The British family of a toddler who vanished in Australia has, in a moment of theatrical grief, denounced the Australian police as the cold case inquiry is dusted off. The subtext: a squabble between two branches of the Anglosphere, each pointing fingers at the other’s incompetence. How delightfully Victorian. One imagines a drawing-room drama, complete with colonial officers exchanging stiff upper lips while the real tragedy—a missing child—is obscured by a haze of mutual recrimination.
Let us not mistake this for mere tabloid fodder. This is a microcosm of a wider intellectual decadence. In the days of Empire, a British subject in a distant colony would have been met with a swift, if stern, investigation. The Crown’s authority was absolute, and no corner of the globe was too remote for its reach. Now? We have press conferences, blame games, and a family reduced to pleading to a nation that has long since moved past its colonial deference. The Australian police, for their part, are no doubt weary of being lectured by a country that cannot keep its own house in order—from Grenfell to the Post Office scandal.
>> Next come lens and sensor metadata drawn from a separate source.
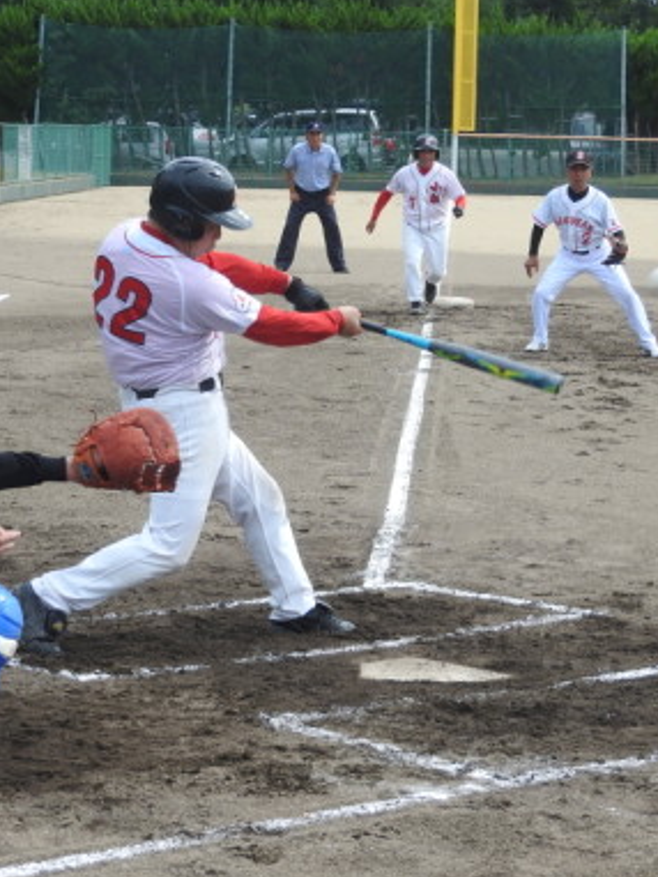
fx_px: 3192
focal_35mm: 126
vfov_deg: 15.6
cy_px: 414
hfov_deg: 11.8
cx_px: 354
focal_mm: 14.3
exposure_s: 1/320
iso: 100
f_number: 4.5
The tragedy itself is, of course, unspeakable. A child lost, a family shattered. But the public performance of grief—the carefully worded statements, the strategic outrage—betrays a deeper rot. We have lost the ability to mourn in private, to trust institutions, to believe in a common purpose. Instead, we outsource our pain to lawyers and public relations firms. The cold case is reopened not because of new evidence, but because of public pressure. Justice has become a spectator sport, and the family is merely the latest contestant.
What does this say about our national identity? We are a people who once prided ourselves on stoic resilience. Now we weep on camera and demand answers from a police force that, frankly, is no more competent than our own. The Fall of Rome, to borrow a favourite analogy, was not marked by a single catastrophic event but by a thousand petty squabbles, each one eroding the fabric of civilisation. So too here: a toddler’s disappearance becomes a referendum on Anglo-Australian relations. How absurd. How utterly, heartbreakingly modern.
Perhaps the real cold case is the loss of a coherent sense of justice. Without it, we are left with nothing but blame and bitterness. The family’s anger is understandable, but misplaced. The police are not the enemy. The enemy is a culture that has forgotten how to act with dignity in the face of tragedy. We demand closure, but closure is a luxury of a bygone era. We want answers, but the only answer is that life is cruel, and no empire can protect us from it.